● PASSAGE CHOISI:
Tcho, cinquante nuances de noir
Interview

Tcho, cinquante nuances de noir

Zone de Quarantaine n’est pas seulement le livre de Tcho. C’est une certaine esthétique du rap, étalée sur quinze années de photos et graphismes. Une vision avec au moins cinquante nuances de noir.

et Photographie : Hugo Aymar

Graffeur, graphiste, photographe ou réalisateur vidéo, Tcho a progressivement creusé ses propres sillons. En pur autodidacte, il a développé depuis une grosse quinzaine d’années une esthétique aussi affirmée qu’atypique, avec ses références éparses. Toujours sombre et chargée de zones d’ombre, elle sert un parti-pris riche de nuances et évolutions. Sorti il y a quelques semaines et disponible à l’achat sur le site de Hors Cadres, le livre Zone de quarantaine en dit très peu sur l’homme. Mais il regroupe une bibliothèque de photos, extraits de clips et graphismes pour certains inédits, mettant au passage la lumière sur ses collaborations avec Casey, Vîrus, Ali, La Rumeur, Cut Killer, DJ Premier ou Blaq Poet. De ses débuts à aujourd’hui, il y a à la fois une cohérence et une évolution. Une vision atypique et le regard d’une génération qui voit la quarantaine arriver à grands pas. Ses premiers travaux, ce sont aussi les débuts de l’Abcdr, avec l’innocence et l’outrance qui allait avec. Quand on retrouve Tcho sur le banc des Frigos, un terrain de création du treizième arrondissement parisien, ce sont toutes ces années qui nous reviennent à la gueule. Avec ses fulgurances, ses coups d’éclat et ses anecdotes de daron.


Parcours

Tout le monde sort des livres en ce moment, c’est une espèce de mode. Moi, je voulais faire un bouquin de graphisme. Je ne voulais pas raconter ma vie et mon parcours. Quand j’ai fait ce bouquin, cette page qui compile mes références, c’était un peu une page rustine. J’attendais la préface de Kenzy et je ne savais pas encore trop la longueur du truc. Cette page, elle aurait pu ne pas figurer dans le livre.

● INFORMATIONS FOURNIES:
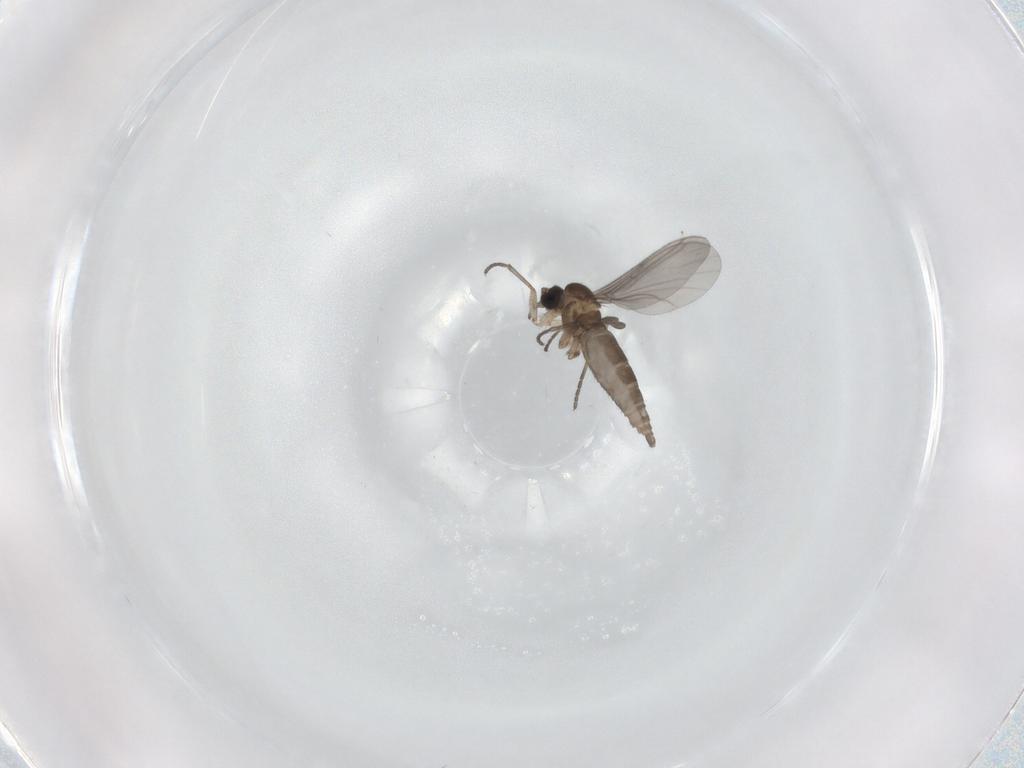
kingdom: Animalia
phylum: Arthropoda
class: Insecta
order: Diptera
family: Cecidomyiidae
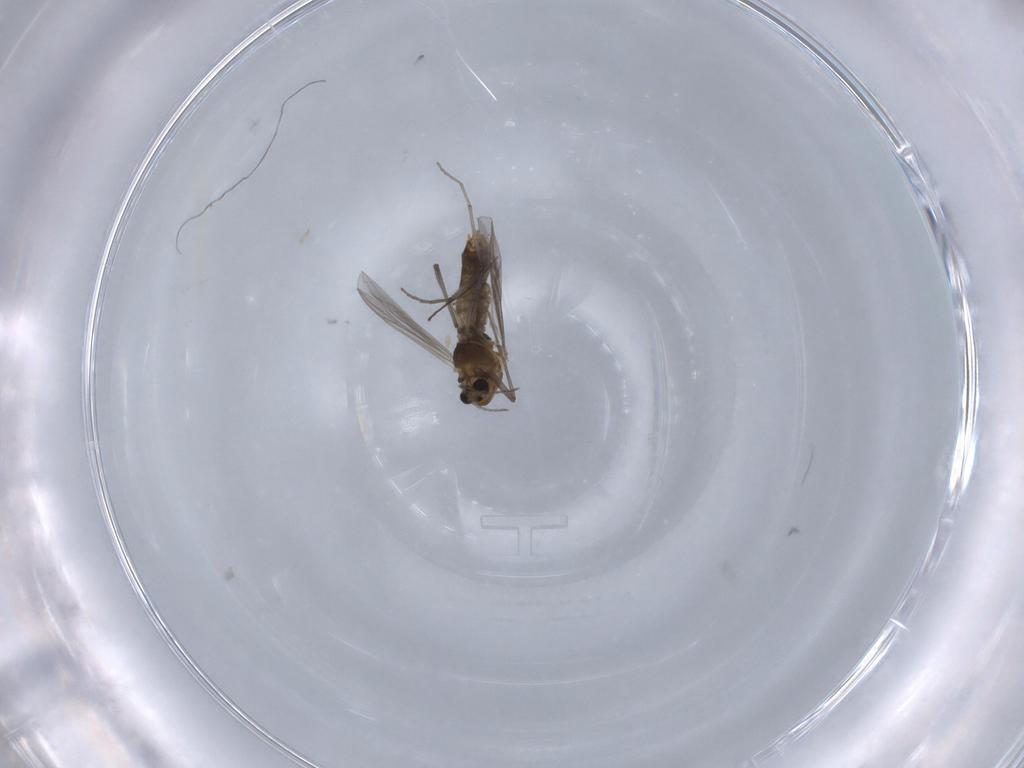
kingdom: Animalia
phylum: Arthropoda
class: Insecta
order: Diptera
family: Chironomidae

● TÂCHE:
D'après le passage choisi, où peut-on acheter le livre Zone de quarantaine ? Le matériel provient d'une autre source que le passage choisi.

● RÉPONSE À L'EXERCICE:
Sur le site de Hors Cadres.